Petunjuk Tugas A: Tuliskan kembali secara persis bagian teks tentang politik pertanian di bawah ini, mulai dari "Permasalahan" sampai dengan "9,88 persen dari total penduduk Indonesia.".

Kutipan Dokumen:

-.-.-

Agar penbangunan pertanian memiliki
arah yang jelas dan berkesinambungan, negara perlu menetapkan politik pertanian yaitu keputusan yang sangat
mendasar dibidang pertanian pada tingkat negara, yang menjadi arah ke depan,
untuk menjadi acuan semua pihak yang terlibat, dengan sasaran membangun
kemandirian di bidang pangan.
Pembahasan
a.
Permasalahan
BPS mencatat, selama tiga tahun
terakhir, jumlah penduduk hampir miskin terus bertambah secara konsisten. Pada
2009 jumlah penduduk hampir miskin berjumlah 20,66 juta jiwa atau sekitar 8,99
persen dari total penduduk Indonesia. Pada 2010, jumlahnya bertambah menjadi
22,9 juta jiwa atau 9,88 persen dari total penduduk Indonesia.

-.-.-

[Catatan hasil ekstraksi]
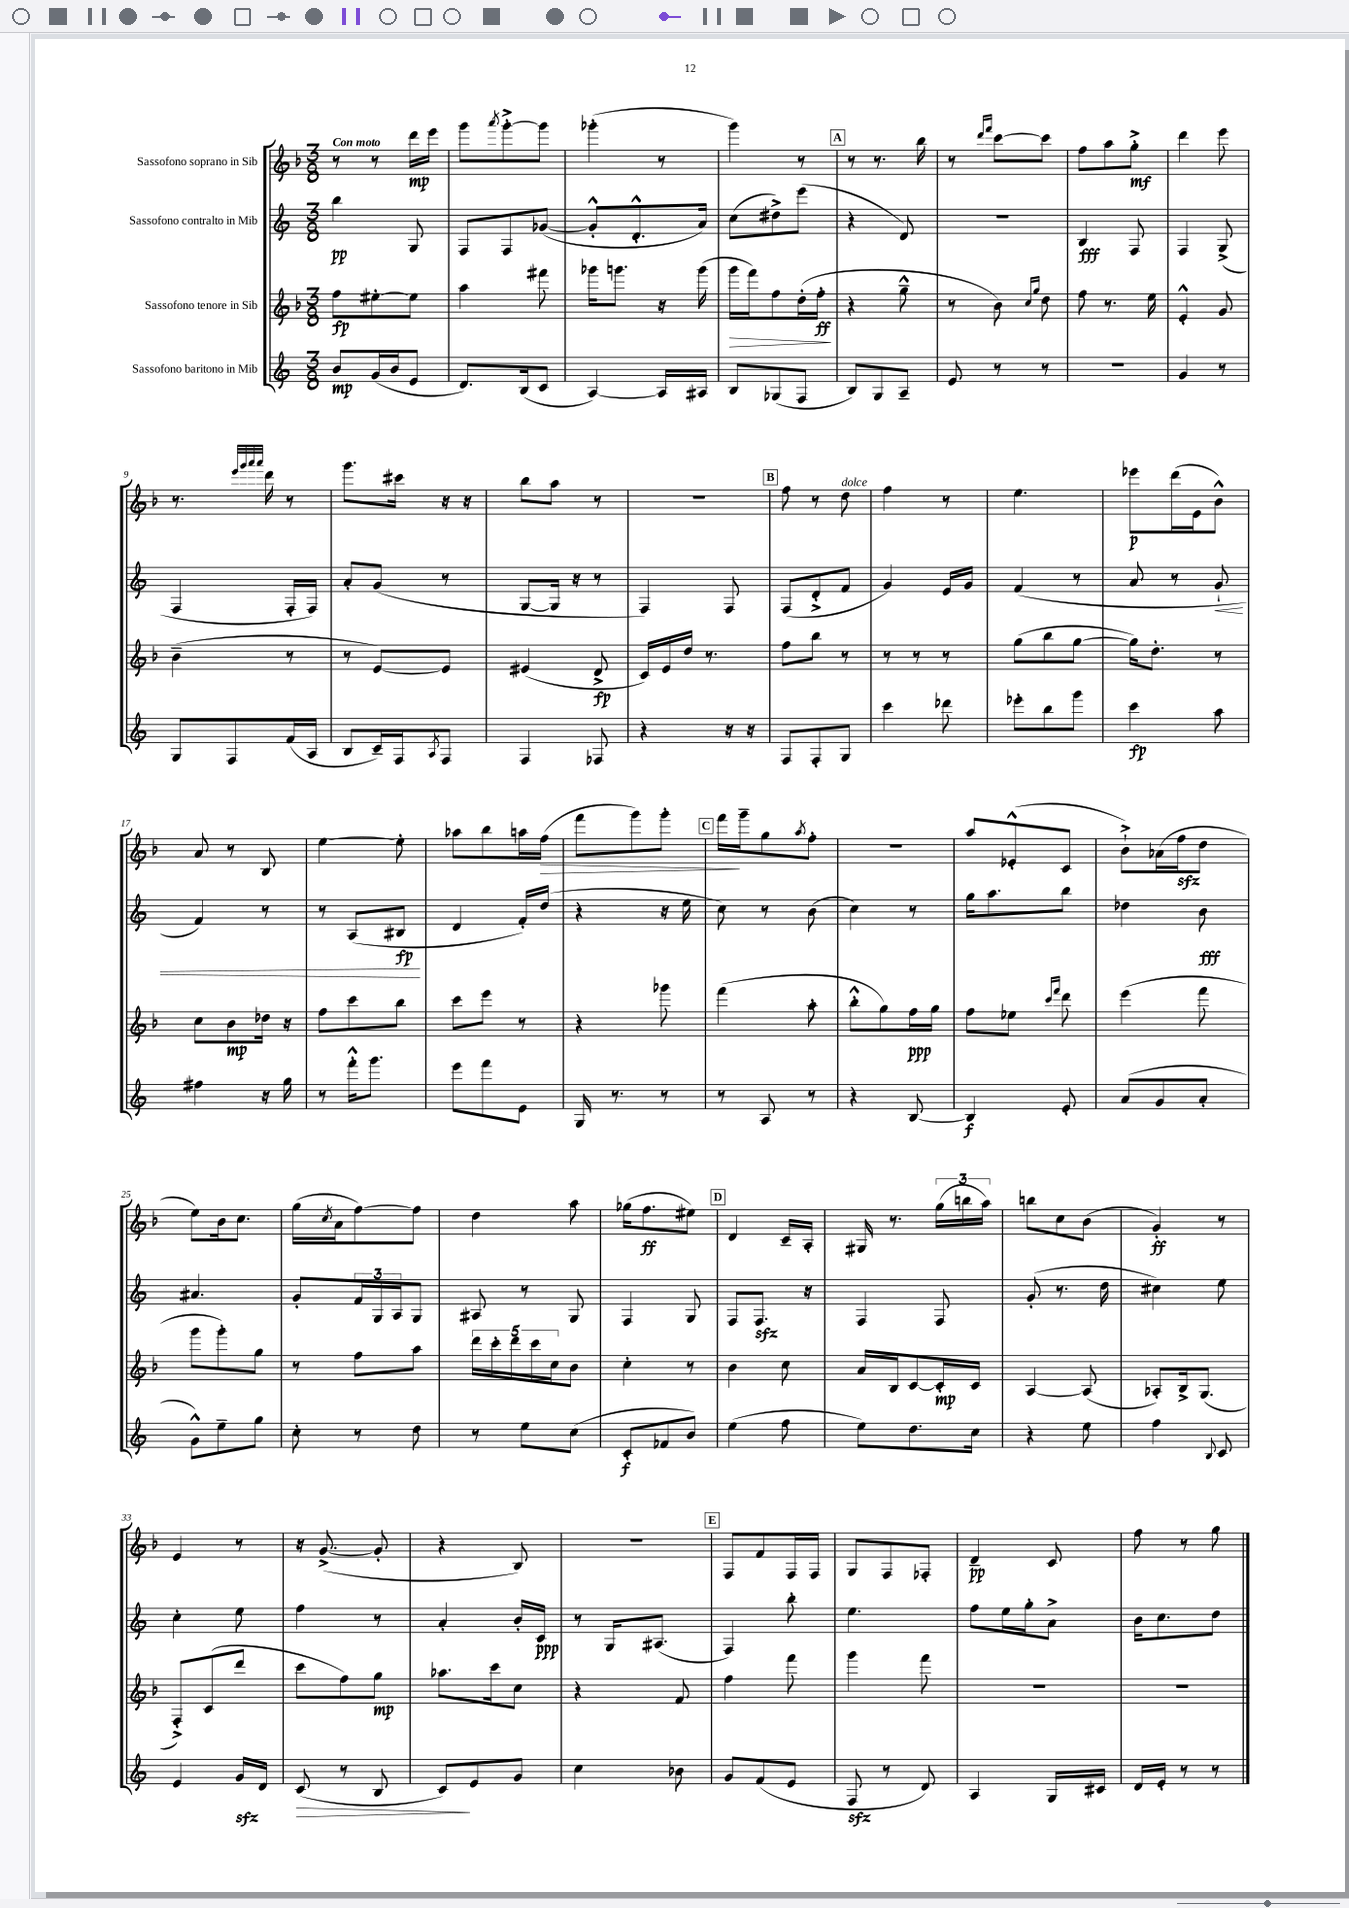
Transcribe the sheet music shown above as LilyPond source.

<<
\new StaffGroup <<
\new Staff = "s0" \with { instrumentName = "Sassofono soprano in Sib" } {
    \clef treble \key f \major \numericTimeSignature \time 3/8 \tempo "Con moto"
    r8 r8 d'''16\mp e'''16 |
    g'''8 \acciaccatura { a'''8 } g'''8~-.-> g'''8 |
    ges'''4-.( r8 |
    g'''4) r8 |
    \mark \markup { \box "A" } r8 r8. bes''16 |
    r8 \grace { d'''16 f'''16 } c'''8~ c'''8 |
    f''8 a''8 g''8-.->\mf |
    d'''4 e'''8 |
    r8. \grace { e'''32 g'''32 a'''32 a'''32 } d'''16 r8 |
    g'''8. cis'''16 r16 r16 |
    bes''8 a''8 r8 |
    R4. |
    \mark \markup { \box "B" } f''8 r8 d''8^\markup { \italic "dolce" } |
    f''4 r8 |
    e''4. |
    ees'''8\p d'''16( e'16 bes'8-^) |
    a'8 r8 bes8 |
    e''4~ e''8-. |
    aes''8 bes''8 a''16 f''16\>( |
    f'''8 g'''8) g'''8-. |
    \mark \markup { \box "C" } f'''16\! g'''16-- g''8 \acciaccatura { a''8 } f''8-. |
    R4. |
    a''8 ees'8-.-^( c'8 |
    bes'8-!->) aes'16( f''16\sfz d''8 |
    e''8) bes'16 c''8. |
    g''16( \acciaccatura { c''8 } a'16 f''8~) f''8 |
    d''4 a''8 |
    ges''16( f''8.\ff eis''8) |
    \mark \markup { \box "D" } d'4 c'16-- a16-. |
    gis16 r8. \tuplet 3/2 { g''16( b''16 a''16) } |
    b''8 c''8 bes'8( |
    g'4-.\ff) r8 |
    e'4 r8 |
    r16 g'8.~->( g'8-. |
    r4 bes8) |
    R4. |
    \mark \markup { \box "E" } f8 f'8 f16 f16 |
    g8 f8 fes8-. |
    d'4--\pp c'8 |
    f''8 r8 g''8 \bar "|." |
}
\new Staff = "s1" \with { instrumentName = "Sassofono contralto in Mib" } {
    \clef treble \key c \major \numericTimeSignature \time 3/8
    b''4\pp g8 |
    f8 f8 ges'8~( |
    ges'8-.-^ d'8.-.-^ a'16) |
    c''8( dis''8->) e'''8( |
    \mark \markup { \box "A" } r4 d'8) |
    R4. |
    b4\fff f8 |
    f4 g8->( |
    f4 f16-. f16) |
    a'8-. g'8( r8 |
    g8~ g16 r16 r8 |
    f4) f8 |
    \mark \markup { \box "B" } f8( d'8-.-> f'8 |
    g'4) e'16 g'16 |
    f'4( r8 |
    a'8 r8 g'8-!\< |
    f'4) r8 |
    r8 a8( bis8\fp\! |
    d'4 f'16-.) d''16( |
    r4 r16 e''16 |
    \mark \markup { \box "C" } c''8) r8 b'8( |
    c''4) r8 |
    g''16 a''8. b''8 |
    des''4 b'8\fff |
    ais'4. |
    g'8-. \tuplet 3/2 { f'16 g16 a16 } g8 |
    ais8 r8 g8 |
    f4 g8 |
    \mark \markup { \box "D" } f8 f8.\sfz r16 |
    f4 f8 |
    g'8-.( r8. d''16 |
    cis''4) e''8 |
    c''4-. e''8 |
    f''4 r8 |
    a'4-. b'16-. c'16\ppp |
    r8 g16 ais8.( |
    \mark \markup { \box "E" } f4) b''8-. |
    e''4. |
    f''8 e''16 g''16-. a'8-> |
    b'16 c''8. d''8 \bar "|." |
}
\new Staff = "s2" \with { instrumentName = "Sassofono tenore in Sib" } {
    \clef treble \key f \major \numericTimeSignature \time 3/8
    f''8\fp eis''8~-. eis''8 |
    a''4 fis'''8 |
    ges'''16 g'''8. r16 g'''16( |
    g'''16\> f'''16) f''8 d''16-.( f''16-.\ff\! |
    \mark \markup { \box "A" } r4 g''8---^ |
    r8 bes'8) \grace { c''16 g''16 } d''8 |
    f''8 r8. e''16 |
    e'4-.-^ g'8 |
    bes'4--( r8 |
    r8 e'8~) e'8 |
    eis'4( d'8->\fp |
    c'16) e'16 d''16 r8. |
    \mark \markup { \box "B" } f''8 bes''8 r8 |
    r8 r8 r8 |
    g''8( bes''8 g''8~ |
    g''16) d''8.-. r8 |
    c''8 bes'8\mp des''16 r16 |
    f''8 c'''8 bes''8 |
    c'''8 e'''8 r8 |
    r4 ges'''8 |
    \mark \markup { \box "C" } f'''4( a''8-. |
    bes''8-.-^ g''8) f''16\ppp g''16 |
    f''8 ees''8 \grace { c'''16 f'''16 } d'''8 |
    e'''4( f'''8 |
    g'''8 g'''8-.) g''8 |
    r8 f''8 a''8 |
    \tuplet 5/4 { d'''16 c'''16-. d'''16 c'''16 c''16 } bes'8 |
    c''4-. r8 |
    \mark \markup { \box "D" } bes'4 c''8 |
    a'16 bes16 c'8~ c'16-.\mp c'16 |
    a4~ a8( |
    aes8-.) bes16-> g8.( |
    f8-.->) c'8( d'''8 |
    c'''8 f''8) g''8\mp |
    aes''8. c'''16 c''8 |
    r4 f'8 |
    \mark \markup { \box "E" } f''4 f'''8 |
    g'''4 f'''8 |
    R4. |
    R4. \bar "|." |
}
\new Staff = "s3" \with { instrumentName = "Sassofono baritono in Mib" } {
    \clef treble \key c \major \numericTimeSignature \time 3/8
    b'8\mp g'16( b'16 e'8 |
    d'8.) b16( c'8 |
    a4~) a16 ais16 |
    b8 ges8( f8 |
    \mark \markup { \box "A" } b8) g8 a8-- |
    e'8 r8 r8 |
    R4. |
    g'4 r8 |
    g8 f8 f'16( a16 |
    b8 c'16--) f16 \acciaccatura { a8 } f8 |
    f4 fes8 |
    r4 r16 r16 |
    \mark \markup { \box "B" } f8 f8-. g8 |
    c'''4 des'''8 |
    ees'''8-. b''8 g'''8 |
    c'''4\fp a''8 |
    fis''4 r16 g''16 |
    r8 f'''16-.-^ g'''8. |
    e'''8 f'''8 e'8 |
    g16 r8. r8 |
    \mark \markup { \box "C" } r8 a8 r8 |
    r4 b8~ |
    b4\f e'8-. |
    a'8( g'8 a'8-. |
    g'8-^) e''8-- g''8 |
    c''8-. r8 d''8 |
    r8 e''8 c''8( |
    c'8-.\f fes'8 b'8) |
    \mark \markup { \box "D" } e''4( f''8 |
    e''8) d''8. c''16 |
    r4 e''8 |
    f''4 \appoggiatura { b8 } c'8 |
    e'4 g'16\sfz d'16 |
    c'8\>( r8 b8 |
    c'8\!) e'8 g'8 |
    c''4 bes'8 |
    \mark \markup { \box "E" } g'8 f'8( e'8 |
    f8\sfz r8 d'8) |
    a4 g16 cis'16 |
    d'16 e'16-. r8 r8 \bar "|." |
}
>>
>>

-.-.-

Petunjuk Tugas B: Identifikasi dan salin setiap baris catatan di atas yang memuat kata "Sassofono". Huruf besar dan kecil dibedakan.

Jawaban Akhir A:
Permasalahan
BPS mencatat, selama tiga tahun
terakhir, jumlah penduduk hampir miskin terus bertambah secara konsisten. Pada
2009 jumlah penduduk hampir miskin berjumlah 20,66 juta jiwa atau sekitar 8,99
persen dari total penduduk Indonesia. Pada 2010, jumlahnya bertambah menjadi
22,9 juta jiwa atau 9,88 persen dari total penduduk Indonesia.

Jawaban Akhir B:
\new Staff = "s0" \with { instrumentName = "Sassofono soprano in Sib" } {
\new Staff = "s1" \with { instrumentName = "Sassofono contralto in Mib" } {
\new Staff = "s2" \with { instrumentName = "Sassofono tenore in Sib" } {
\new Staff = "s3" \with { instrumentName = "Sassofono baritono in Mib" } {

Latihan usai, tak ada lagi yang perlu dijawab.